Everything here is absolutely worth upgrading to 3.0. The only downside? It’s not available for Maya … yet.
I’ve been working with — and loving — Deadline for years now. And ever since version 5, when they revamped the whole workflows and extended it to multiple platforms, I’ve loved it even more. Now, with version 6.1, the new features make it even more attractive.
The largest step in the latest, at least for me, is the job dependency view. Well, let’s back up for a second to talk about dependencies. Deadline will now wait to start jobs if something it needs is missing. So, it will hold off until a cache is finished writing, or a texture is created or rendered, or if a Python script returns true. Now, the job dependency view shows all of these connections in a node-based window – just like Nuke, Houdini, Thinking Particles, Magma or any other powerful piece of software. It only makes sense to view your render submissions in this way.

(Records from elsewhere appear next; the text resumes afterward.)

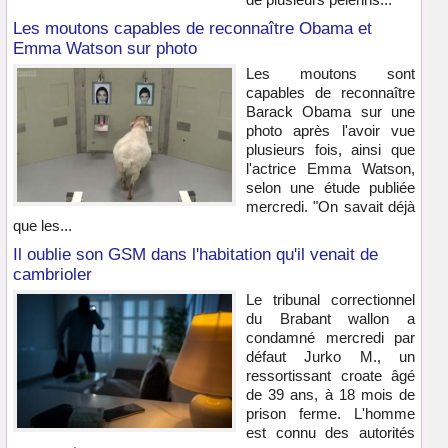
Les moutons capables de reconnaître Obama et
Emma Watson sur photo
Les moutons sont
capables de reconnaître
Barack Obama sur une
photo après l'avoir vue
plusieurs fois, ainsi que
l'actrice Emma Watson,
selon une étude publiée
mercredi. "On savait déjà
que les...
Il oublie son GSM dans l'habitation qu'il venait de
cambrioler
Le tribunal correctionnel
du Brabant wallon a
condamné mercredi par
défaut Jurko M., un
ressortissant croate âgé
de 39 ans, à 18 mois de
prison ferme. L'homme
est connu des autorités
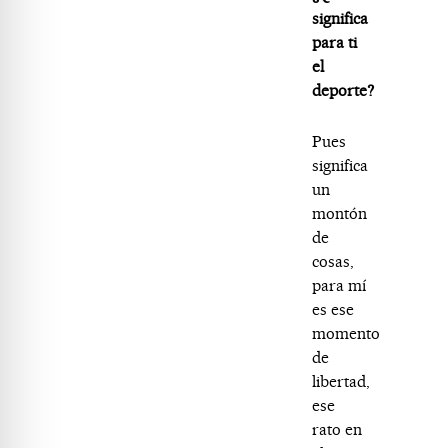
significa
para ti
el
deporte?
Pues
significa
un
montón
de
cosas,
para mí
es ese
momento
de
libertad,
ese
rato en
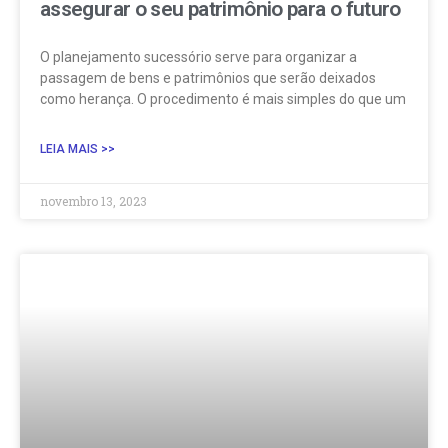
assegurar o seu patrimônio para o futuro
O planejamento sucessório serve para organizar a
passagem de bens e patrimônios que serão deixados
como herança. O procedimento é mais simples do que um
LEIA MAIS >>
novembro 13, 2023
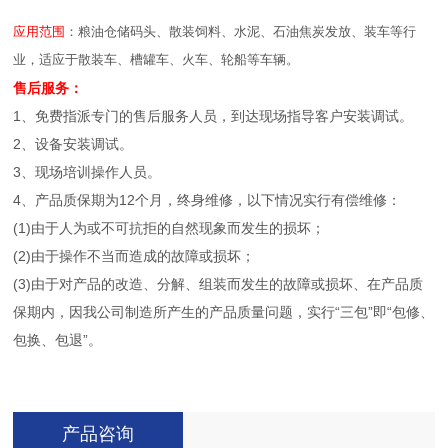
应用范围
：粮油仓储码头、散装饲料、水泥、石油焦炭发放、装车等行
业，适应于散装车、槽罐车、火车、轮船等车辆。
售后服务：
1、免费指派专门的售后服务人员，到达现场指导客户安装调试。
2、设备安装调试。
3、现场培训操作人员。
4、产品质保期为12个月，终身维修，以下情况实行有偿维修：
(1)由于人为或不可抗拒的自然现象而发生的损坏；
(2)由于操作不当而造成的故障或损坏；
(3)由于对产品的改造、分解、组装而发生的故障或损坏、在产品质
保期内，因我公司制造所产生的产品质量问题，实行“三包”即“包修、
包换、包退”。
产品咨询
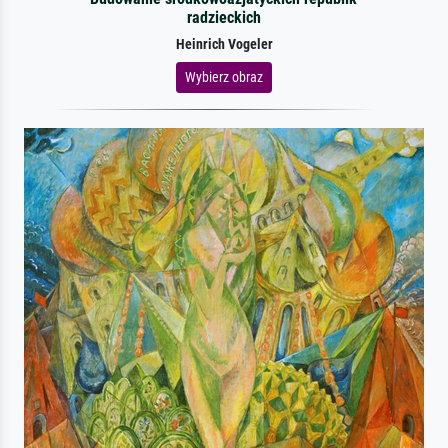
radzieckich
Heinrich Vogeler
Wybierz obraz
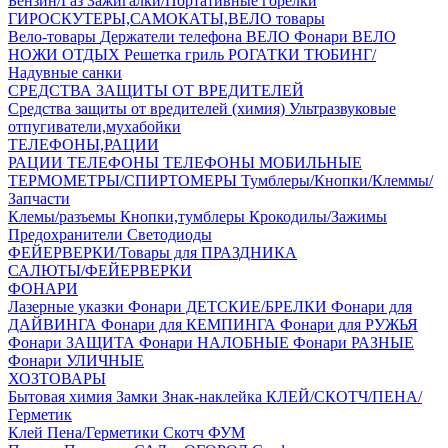
Бензин/Газ
Зажигалки/Портативные горелки
ГИРОСКУТЕРЫ,САМОКАТЫ,ВЕЛО товары
Вело-товары
Держатели телефона ВЕЛО
Фонари ВЕЛО
НОЖИ
ОТДЫХ
Решетка гриль
РОГАТКИ
ТЮБИНГ/
Надувные санки
СРЕДСТВА ЗАЩИТЫ ОТ ВРЕДИТЕЛЕЙ
Средства защиты от вредителей (химия)
Ультразвуковые
отпугиватели,мухабойки
ТЕЛЕФОНЫ,РАЦИИ
РАЦИИ
ТЕЛЕФОНЫ
ТЕЛЕФОНЫ МОБИЛЬНЫЕ
ТЕРМОМЕТРЫ/СПИРТОМЕРЫ
Тумблеры/Кнопки/Клеммы/
Запчасти
Клемы/разъемы
Кнопки,тумблеры
Крокодилы/Зажимы
Предохранители
Светодиоды
ФЕЙЕРВЕРКИ/Товары для ПРАЗДНИКА
САЛЮТЫ/ФЕЙЕРВЕРКИ
ФОНАРИ
Лазерные указки
Фонари ДЕТСКИЕ/БРЕЛКИ
Фонари для
ДАЙВИНГА
Фонари для КЕМПИНГА
Фонари для РУЖЬЯ
Фонари ЗАЩИТА
Фонари НАЛОБНЫЕ
Фонари РАЗНЫЕ
Фонари УЛИЧНЫЕ
ХОЗТОВАРЫ
Бытовая химия
Замки
Знак-наклейка
КЛЕЙ/СКОТЧ/ПЕНА/
Герметик
Клей
Пена/Герметики
Скотч
ФУМ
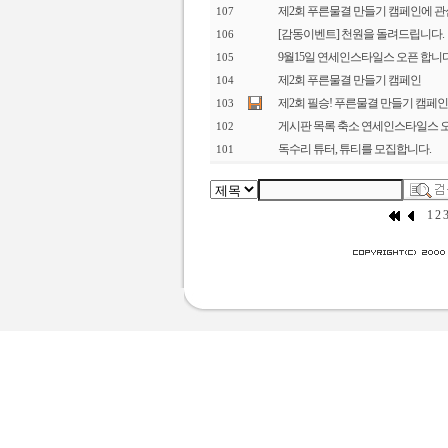
제2회 푸른물결 만들기 캠페인에 
107
[감동이벤트] 천원을 돌려드립니다.
106
9월15일 연세인스타일스 오픈 합니다
105
제2회 푸른물결 만들기 캠페인
104
제2회 필승! 푸른물결 만들기 캠페인
103
게시판 목록 축소 연세인스타일스 
102
독수리 튜터, 튜티를 모집합니다.
101
1
2
3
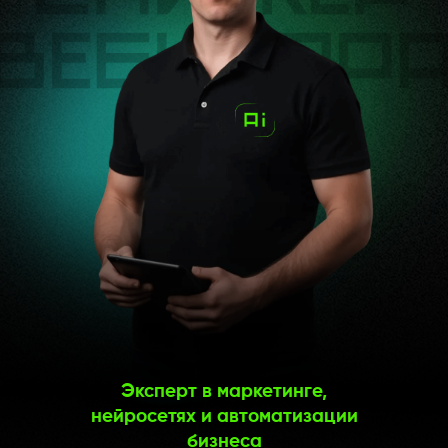
Эксперт в маркетинге,
нейросетях и автоматизации
бизнеса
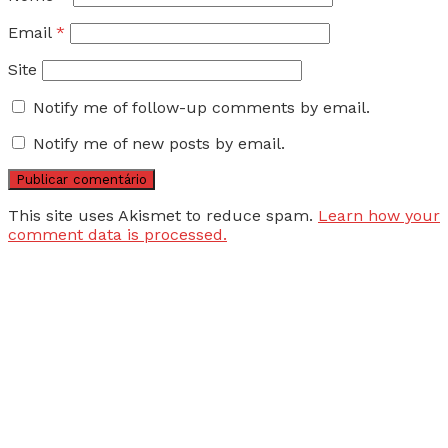
Email
*
Site
Notify me of follow-up comments by email.
Notify me of new posts by email.
This site uses Akismet to reduce spam.
Learn how your
comment data is processed.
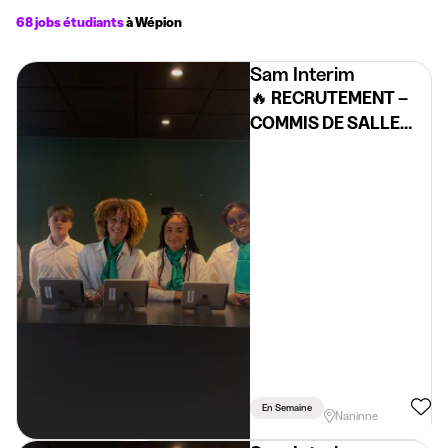
68 jobs étudiants
à Wépion
Sam Interim
🔥 RECRUTEMENT –
COMMIS DE SALLE
ÉVÉNEMENTIEL 🔥
En Semaine
Naninne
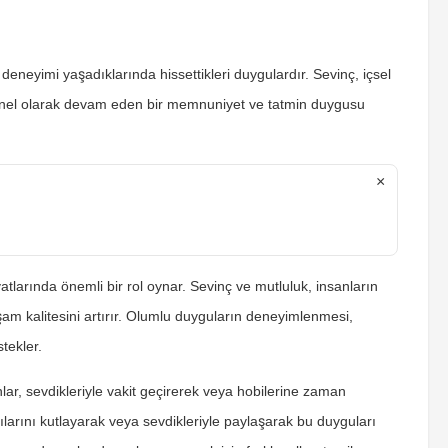
deneyimi yaşadıklarında hissettikleri duygulardır. Sevinç, içsel
 genel olarak devam eden bir memnuniyet ve tatmin duygusu
×
tlarında önemli bir rol oynar. Sevinç ve mutluluk, insanların
yaşam kalitesini artırır. Olumlu duyguların deneyimlenmesi,
stekler.
anlar, sevdikleriyle vakit geçirerek veya hobilerine zaman
rılarını kutlayarak veya sevdikleriyle paylaşarak bu duyguları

And, it’s not just viewing. You are able to connect, disconnect and manipulate the dependencies within the graph, making management much easier to follow … especially if you have multiple jobs waiting for similar assets.
Additionally, if you are working with 3ds Max, you can take advantage of advanced multiregion rendering and auto-assembly of single images rendered across the farm. Not `only do you have arbitrary, savable areas, which can be manually set, or shrink wrapped to a object, but if you want to render across an animation, that region can be set to track the object you wish to isolate. Pretty darn handy — and I hear Maya will be coming soon for this. But in the meantime, Deadline still supports distributed bucket rendering for Maya V-Ray as will as Arnold region rendering.

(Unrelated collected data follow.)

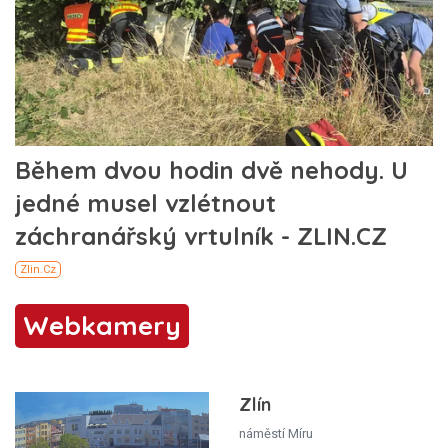
Webkamery
Zlín
náměstí Míru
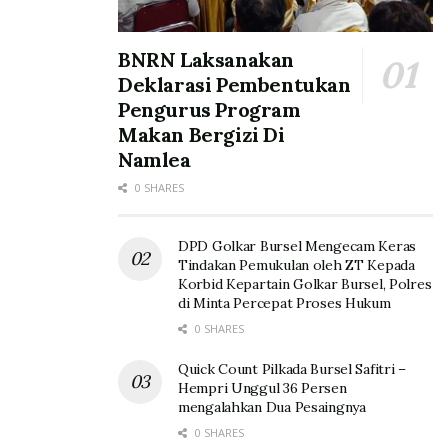
BNRN Laksanakan
Deklarasi Pembentukan
Pengurus Program
Makan Bergizi Di
Namlea
0 SHARES
DPD Golkar Bursel Mengecam Keras
Tindakan Pemukulan oleh ZT Kepada
Korbid Kepartain Golkar Bursel, Polres
di Minta Percepat Proses Hukum
0 SHARES
Quick Count Pilkada Bursel Safitri –
Hempri Unggul 36 Persen
mengalahkan Dua Pesaingnya
0 SHARES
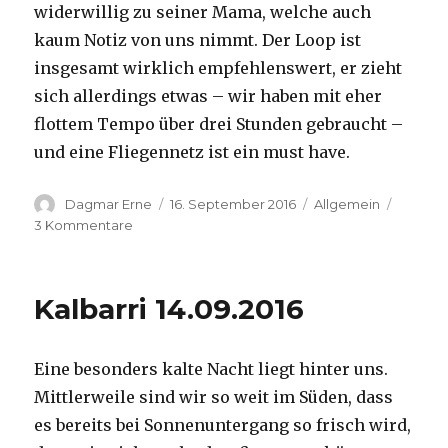
widerwillig zu seiner Mama, welche auch
kaum Notiz von uns nimmt. Der Loop ist
insgesamt wirklich empfehlenswert, er zieht
sich allerdings etwas – wir haben mit eher
flottem Tempo über drei Stunden gebraucht –
und eine Fliegennetz ist ein must have.
Autor
Veröffentlicht
Kategorien
Dagmar Erne
16. September 2016
Allgemein
am
zu
3 Kommentare
Kalbarri,
15.09.2016
Kalbarri 14.09.2016
Eine besonders kalte Nacht liegt hinter uns.
Mittlerweile sind wir so weit im Süden, dass
es bereits bei Sonnenuntergang so frisch wird,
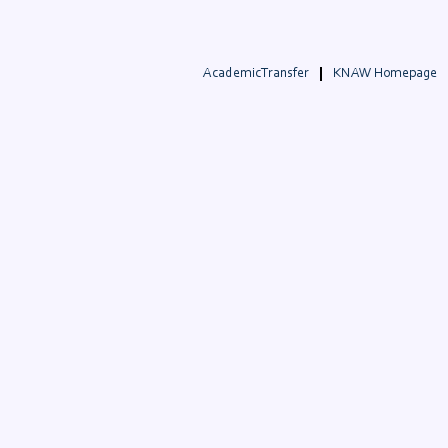
AcademicTransfer
KNAW Homepage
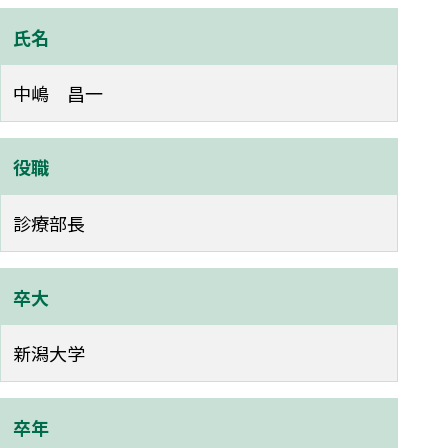
氏名
中嶋 昌一
役職
診療部長
卒大
新潟大学
卒年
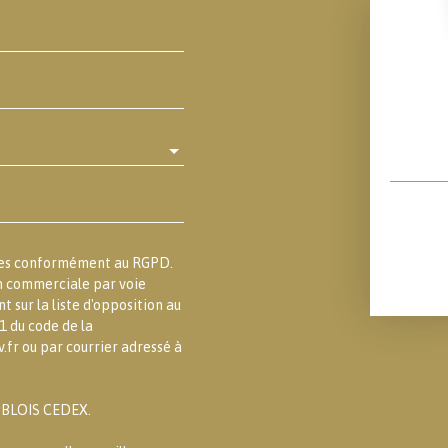
lles conformément au RGPD.
on commerciale par voie
 sur la liste d'opposition au
1 du code de la
.fr ou par courrier adressé à
3 BLOIS CEDEX.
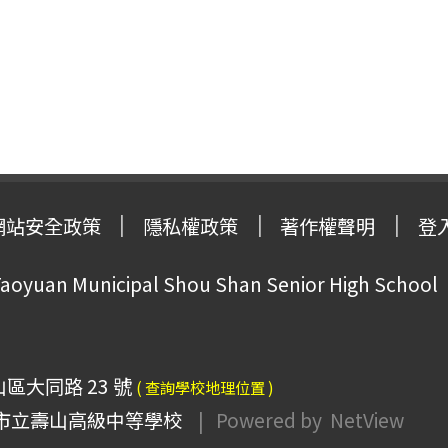
網站安全政策
隱私權政策
著作權聲明
登
oyuan Municipal Shou Shan Senior High School
山區大同路 23 號
( 查詢學校地理位置 )
市立壽山高級中等學校
| Powered by
NetView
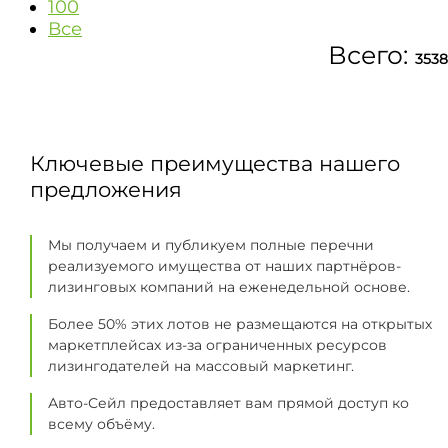
100
Все
Всего:
3538
Ключевые преимущества нашего
предложения
Мы получаем и публикуем полные перечни
реализуемого имущества от наших партнёров-
лизинговых компаний на еженедельной основе.
Более 50% этих лотов не размещаются на открытых
маркетплейсах из-за ограниченных ресурсов
лизингодателей на массовый маркетинг.
Авто-Сейл предоставляет вам прямой доступ ко
всему объёму.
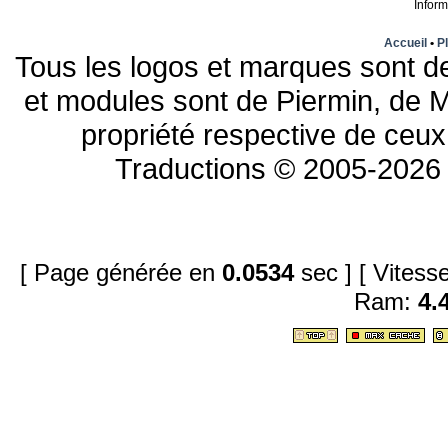
Infor
Accueil
•
Pl
Tous les logos et marques sont de
et modules sont de Piermin, de M
propriété respective de ceux 
Traductions © 2005-2026 
[ Page générée en
0.0534
sec ]
[ Vites
Ram:
4.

For those of you who like to get under the hood, you can use the Native Python API to talk to Deadline directly without having to call the Deadline command app — seriously beneficial for those who need to tailor Deadline to their own pipeline.
As always, it’s a pretty UI with an intuitive approach, supported by a robust foundation. Some hardcore Linux and OSX guys may take umbrage with the bits of Windows NET legacy methodology but for the majority of us out there it just works.
Dell M3800 Mobile Workstation
Ever since Michael Dell pulled the company reins away from stockholders and back into private ownership, there seems to have been a push to increase innovation while also making sure not to leave us professionals behind. From consumer desktops to Precision Workstations to 4K monitors, Dell wants to satisfy everyone. And this is what brings me to the M3800 Mobile Workstation.
At 4.6 pounds, the M3800 is pretty much the thinnest, lightest “laptop” in its class (being beat out by 0.1 pounds by the MacBook Pro). The body is single molds of aluminum with carbon fiber, making it not only light, but pretty to look at. However, it makes it more vulnerable to bumps and bruises. So, don’t throw it.
The interior is a 2.2-GHz Intel i7 processor with 16 GB of RAM and a 512-GB solid-state hard drive, so there is enough punch to get most mid-level animation, editing or visual-effects work accomplished. Aside from the foundation guts, the joy inside is the NVIDIA Quadro K1100 pushing the 15.6-inch display up to 3,200 x 1,800 dpi – a resolution so high that I had to drop it just to make the touch-screen usable.
Despite pushing the system with some pretty heavy-duty calculations, it miraculously stayed cool enough to work with it on my lap, and the palm rests and touchpad seemed to heat up not at all.
While the M3800 may not have as much oomph as its bigger brother, the 4800, or the competing HP ZBook, the power-to-size ratio is a huge selling point. If you are frequently working on-set or on the road, I would seriously consider the Dell. Your back will thank you. That being said, if you find yourself in the field, on location, or otherwise rugged territory, go with the 4800 or the HP ZBook. The M3800 is a little sports car with a lot of horses – not a 4 x 4 truck. It deserves to be kept clean and shiny.